Rep. Michelle Cook whose father-in-law died from COVID contracted at a nursing home has introduced legislation to eliminate civil immunity.
“I think that this started well before COVID, and COVID just put an emphasis on some of the shortfalls in our care facilities,” Cook says.
Duncan says a majority of the nursing homes are doing a good job.
“This is just going to let bad actors be bad actors,” Duncan says.

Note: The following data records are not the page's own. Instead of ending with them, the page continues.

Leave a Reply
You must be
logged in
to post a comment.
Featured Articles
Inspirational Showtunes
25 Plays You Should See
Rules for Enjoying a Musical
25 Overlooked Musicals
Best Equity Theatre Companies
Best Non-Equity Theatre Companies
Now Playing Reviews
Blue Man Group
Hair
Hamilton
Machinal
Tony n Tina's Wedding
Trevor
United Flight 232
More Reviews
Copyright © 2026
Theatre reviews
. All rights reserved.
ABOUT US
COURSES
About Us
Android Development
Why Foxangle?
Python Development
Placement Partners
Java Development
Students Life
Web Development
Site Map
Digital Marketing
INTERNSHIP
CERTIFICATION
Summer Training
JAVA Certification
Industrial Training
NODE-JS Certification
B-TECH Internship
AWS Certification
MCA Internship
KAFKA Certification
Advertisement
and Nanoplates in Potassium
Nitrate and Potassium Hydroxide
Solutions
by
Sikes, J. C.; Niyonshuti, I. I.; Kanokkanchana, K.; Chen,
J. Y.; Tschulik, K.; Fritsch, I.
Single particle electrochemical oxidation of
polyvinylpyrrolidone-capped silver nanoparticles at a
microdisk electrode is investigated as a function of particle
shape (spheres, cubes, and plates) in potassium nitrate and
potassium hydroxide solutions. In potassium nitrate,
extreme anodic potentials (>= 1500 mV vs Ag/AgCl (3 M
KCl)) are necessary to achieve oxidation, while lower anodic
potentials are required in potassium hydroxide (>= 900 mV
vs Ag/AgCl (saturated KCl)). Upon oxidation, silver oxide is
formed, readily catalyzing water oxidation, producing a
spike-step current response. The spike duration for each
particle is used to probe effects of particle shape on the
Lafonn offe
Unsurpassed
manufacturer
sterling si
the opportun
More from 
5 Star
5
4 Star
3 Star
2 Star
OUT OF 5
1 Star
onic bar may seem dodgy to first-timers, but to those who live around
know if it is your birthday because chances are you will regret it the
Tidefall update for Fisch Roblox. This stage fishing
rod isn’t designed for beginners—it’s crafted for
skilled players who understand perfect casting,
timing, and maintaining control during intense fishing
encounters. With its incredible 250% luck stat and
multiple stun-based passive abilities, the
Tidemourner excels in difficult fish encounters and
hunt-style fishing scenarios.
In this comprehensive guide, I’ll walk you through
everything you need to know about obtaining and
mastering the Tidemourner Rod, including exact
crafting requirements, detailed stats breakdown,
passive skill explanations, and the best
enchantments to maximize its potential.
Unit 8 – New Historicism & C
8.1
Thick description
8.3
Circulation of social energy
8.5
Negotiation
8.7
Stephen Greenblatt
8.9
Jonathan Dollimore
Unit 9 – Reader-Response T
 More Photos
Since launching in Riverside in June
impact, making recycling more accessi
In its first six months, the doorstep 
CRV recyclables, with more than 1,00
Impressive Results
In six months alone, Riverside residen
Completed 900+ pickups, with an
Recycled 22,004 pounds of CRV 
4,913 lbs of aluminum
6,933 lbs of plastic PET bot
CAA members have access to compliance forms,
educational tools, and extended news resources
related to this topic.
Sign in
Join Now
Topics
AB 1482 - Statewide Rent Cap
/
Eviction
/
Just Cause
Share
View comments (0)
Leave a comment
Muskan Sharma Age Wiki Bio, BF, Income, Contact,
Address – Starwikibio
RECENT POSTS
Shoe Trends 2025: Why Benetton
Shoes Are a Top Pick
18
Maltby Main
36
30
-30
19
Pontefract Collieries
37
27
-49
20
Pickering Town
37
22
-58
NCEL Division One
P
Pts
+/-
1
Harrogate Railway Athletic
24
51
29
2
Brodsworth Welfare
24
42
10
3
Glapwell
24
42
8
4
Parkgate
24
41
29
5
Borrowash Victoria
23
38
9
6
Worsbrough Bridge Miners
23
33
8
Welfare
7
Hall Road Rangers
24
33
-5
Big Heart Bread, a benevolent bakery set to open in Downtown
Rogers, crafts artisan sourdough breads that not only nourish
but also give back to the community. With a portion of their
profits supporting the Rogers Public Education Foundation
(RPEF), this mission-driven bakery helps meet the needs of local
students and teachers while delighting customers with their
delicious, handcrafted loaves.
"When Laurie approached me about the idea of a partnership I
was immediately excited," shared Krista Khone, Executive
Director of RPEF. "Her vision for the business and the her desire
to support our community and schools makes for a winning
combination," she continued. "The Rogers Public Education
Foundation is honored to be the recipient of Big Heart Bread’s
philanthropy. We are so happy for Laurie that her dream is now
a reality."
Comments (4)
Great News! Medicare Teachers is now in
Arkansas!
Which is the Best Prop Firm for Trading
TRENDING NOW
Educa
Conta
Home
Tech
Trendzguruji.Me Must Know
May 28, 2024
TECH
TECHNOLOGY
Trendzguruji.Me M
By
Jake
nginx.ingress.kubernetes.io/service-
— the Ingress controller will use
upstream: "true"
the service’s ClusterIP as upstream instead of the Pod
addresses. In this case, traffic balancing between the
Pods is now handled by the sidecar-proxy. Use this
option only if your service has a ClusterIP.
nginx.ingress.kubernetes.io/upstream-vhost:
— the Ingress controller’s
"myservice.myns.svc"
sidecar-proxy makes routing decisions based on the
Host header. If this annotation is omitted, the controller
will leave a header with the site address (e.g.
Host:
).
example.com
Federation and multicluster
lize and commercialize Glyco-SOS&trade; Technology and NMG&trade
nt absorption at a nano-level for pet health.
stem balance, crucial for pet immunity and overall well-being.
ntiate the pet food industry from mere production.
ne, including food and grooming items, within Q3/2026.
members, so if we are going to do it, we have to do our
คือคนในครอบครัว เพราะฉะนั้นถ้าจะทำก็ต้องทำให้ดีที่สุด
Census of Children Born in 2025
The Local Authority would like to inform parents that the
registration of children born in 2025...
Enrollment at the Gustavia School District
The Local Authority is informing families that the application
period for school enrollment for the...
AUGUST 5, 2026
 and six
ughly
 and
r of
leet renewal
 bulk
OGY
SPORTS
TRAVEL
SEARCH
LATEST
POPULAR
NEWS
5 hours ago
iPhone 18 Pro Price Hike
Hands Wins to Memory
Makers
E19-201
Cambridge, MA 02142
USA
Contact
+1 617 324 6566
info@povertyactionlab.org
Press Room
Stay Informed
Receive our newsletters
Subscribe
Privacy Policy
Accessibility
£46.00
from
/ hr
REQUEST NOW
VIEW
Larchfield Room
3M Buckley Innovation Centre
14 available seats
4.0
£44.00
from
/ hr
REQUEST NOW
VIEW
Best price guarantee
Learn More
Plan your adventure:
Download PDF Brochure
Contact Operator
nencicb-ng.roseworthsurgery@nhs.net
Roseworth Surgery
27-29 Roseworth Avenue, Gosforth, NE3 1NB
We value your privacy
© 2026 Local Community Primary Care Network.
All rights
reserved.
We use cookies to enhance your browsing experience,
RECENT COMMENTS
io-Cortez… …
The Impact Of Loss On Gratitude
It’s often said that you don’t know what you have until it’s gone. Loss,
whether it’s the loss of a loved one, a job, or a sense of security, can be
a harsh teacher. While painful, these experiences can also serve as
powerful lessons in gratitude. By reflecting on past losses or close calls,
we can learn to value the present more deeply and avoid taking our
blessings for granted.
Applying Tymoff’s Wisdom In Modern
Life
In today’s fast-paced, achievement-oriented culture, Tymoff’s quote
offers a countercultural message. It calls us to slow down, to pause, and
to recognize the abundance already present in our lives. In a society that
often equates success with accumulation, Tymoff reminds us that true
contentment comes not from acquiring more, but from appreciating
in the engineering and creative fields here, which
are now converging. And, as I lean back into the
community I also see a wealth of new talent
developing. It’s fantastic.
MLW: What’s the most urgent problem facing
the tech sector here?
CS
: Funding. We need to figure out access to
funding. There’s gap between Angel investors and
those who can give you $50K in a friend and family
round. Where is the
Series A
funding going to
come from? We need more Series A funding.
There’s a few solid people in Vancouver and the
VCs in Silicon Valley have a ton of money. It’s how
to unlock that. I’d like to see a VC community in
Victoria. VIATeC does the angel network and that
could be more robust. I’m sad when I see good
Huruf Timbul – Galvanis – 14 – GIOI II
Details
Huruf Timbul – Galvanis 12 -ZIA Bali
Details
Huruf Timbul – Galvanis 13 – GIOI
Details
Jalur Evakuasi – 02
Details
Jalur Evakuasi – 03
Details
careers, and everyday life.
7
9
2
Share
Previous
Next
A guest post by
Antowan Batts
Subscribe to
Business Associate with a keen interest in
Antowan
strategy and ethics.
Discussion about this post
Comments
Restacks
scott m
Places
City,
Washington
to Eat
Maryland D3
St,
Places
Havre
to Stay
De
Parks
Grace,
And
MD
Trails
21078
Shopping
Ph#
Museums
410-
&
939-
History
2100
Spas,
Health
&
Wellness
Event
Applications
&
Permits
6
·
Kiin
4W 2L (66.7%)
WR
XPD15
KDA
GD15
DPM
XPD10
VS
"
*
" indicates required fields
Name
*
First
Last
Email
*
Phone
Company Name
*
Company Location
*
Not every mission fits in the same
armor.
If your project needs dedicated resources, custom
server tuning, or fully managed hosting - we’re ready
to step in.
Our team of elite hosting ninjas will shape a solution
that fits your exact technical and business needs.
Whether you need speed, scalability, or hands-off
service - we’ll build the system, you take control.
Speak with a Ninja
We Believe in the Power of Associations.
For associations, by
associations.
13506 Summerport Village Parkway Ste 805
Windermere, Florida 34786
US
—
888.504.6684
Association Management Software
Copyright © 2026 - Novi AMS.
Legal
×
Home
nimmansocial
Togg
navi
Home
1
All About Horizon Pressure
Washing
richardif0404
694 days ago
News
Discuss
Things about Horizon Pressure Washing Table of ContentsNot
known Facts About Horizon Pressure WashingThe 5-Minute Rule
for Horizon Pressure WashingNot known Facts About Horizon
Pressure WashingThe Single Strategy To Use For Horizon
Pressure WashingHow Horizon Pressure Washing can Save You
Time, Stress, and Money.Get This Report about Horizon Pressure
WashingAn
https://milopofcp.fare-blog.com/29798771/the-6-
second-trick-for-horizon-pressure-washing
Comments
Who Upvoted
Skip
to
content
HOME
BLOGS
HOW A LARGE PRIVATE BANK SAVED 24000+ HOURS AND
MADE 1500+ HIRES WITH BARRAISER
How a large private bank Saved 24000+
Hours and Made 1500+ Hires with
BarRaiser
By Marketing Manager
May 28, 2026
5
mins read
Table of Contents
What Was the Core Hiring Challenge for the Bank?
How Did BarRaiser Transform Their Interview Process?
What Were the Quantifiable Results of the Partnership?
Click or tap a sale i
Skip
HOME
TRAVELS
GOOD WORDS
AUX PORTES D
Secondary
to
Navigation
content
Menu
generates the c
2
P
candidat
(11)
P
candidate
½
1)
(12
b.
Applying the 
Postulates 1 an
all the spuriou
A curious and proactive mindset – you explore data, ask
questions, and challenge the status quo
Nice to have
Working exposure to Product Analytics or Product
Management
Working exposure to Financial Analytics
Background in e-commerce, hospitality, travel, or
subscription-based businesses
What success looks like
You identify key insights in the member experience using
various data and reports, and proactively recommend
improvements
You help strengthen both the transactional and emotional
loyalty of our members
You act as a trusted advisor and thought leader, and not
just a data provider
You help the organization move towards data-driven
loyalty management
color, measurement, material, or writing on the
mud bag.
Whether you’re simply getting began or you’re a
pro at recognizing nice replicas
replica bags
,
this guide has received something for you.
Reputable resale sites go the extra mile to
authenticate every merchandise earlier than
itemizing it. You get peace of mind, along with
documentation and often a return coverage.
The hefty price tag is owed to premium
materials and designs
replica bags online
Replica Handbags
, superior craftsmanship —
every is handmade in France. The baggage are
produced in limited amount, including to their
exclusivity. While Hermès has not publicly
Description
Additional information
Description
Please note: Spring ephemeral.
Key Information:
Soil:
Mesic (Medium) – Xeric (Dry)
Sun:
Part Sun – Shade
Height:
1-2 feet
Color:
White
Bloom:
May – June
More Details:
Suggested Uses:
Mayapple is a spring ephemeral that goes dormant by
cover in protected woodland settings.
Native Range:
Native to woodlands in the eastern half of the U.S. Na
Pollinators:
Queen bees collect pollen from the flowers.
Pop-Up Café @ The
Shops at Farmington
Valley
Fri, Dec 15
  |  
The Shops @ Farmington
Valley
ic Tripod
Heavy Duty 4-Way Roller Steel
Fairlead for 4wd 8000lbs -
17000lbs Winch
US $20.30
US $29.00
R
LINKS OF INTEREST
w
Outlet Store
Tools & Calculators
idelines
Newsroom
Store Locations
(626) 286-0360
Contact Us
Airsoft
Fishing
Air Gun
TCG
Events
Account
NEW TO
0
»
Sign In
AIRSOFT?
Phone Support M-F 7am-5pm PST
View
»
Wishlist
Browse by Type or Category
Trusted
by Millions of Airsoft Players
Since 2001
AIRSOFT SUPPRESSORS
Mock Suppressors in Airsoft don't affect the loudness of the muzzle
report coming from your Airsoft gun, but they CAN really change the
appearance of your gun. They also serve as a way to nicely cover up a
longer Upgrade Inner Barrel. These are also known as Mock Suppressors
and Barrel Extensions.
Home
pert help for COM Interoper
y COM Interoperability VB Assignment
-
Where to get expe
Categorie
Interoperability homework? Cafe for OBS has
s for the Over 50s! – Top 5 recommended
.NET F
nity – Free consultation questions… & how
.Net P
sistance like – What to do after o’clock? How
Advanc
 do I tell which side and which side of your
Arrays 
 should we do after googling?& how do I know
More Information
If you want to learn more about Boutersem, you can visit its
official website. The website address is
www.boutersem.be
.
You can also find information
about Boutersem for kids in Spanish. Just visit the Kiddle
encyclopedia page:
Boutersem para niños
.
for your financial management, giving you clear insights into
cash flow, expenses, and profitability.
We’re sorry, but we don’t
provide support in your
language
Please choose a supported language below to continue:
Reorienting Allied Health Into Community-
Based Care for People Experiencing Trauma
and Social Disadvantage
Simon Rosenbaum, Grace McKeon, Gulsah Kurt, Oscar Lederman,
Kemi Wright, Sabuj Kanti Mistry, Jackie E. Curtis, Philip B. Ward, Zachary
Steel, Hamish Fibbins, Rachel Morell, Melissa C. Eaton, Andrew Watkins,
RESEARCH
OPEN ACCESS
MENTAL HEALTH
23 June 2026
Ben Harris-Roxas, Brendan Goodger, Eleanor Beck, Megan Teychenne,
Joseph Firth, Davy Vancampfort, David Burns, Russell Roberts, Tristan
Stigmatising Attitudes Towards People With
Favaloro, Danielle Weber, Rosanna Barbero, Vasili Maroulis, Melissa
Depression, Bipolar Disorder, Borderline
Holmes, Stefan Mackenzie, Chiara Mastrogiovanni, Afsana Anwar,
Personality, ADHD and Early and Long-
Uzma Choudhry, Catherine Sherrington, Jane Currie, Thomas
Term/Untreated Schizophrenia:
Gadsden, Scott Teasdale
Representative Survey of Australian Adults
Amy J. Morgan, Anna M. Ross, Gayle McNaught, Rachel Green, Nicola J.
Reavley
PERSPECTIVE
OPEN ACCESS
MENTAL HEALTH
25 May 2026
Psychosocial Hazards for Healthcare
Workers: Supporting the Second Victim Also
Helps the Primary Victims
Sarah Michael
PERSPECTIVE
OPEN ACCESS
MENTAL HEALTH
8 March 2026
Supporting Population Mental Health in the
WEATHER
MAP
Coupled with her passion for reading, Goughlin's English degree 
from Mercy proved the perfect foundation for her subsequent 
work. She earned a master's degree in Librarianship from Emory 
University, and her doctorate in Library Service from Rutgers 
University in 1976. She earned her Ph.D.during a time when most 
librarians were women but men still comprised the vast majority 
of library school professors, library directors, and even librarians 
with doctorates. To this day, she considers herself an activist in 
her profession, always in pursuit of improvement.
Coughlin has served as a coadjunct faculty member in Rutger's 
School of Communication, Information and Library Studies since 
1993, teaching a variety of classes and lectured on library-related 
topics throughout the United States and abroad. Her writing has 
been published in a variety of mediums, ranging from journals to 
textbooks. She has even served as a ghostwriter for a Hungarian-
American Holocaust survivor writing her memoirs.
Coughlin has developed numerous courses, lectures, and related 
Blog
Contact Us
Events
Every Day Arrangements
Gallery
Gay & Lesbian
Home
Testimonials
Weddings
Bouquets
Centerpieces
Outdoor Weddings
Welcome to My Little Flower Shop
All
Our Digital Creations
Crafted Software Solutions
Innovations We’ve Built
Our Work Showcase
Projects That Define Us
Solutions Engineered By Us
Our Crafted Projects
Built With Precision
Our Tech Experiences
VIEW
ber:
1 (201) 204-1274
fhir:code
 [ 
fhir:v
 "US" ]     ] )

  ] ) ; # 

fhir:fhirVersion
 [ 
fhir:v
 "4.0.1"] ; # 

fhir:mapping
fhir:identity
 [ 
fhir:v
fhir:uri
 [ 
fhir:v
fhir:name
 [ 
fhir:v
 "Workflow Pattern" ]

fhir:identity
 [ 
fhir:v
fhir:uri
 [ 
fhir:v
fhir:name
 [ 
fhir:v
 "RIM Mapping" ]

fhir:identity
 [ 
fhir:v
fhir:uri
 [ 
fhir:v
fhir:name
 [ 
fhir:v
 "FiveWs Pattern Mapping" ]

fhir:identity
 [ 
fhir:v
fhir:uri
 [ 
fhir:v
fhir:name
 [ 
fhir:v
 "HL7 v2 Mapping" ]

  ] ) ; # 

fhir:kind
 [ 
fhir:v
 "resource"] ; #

Matt Barrett is president and CEO of the Connecticut Association of Health Care Facilities, which represents nursing homes.
“Even as effective as the vaccine is we still haven’t seen the full effect of the vaccine, nursing home residents are just finishing their second dose,” Barrett says.
He says there are still many unknowns about the virus, including new variants of the virus that present challenges to health care providers.
He says the provision is limited.
“Gross negligence, malfeasance, willful misconduct has never been governed under this limited liability provision,” Barrett says.
That’s no comfort to Schroeder.
“What this has to do with is accountability, at some point in time you and I are going to be in a nursing home,” Schroeder says.